Taking a desperate chance, the girl, seeing that the man was practically helpless, for he was swimming feebly and apparently scarcely able to keep his head up, boldly sheered the boat into the whirlpool and then turned her about. The man, retaining his self-possession, seized the stern with his uninjured hand. Emily leaned down and caught him by the coat collar, and then Barry pulled his strongest to escape from the twisting grip of the little maelstrom.
Emily steered the boat with one hand and with the other held on to the stranger. It was, of course, impossible to get him into the boat. Presently he fainted and hung a dead weight on her arm. The admiral watched them, praying fervently for their success. It was a terrible pull for the old sailor and a terrible strain on the young woman. Again and again she thought she would have to release the man dragging astern. Her arm was almost jerked from her body, yet she held on with grim determination, steering the boat as best she could with her single hand.
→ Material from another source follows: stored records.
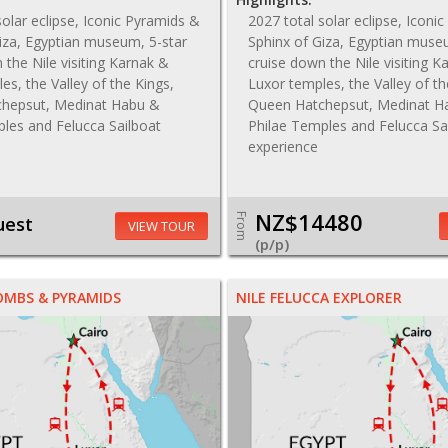
solar eclipse, Iconic Pyramids &
2027 total solar eclipse, Iconi
iza, Egyptian museum, 5-star
Sphinx of Giza, Egyptian muse
 the Nile visiting Karnak &
cruise down the Nile visiting K
es, the Valley of the Kings,
Luxor temples, the Valley of th
hepsut, Medinat Habu &
Queen Hatchepsut, Medinat H
les and Felucca Sailboat
Philae Temples and Felucca Sa
experience
NZ$14480
From
uest
VIEW TOUR
(p/p)
OMBS & PYRAMIDS
NILE FELUCCA EXPLORER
Barry pulled until the sweat beaded his forehead. His muscles stood out like whipcords. For a few moments he feared that he could not do it; but he looked at the resolute figure in the stern-sheets, the girl he loved, and that nerved his arms. Presently – and it seemed hours to both – he got the boat out of the whirlpool and into the comparatively smooth water under the lee of the Point. After a few weary strokes the keel grated upon the shore.
The sailor stepped out, made fast the painter, waded back to where the man lay in the water, lifted him up with the assistance of Emily, and slowly made his way up the hill, carrying him in his arms.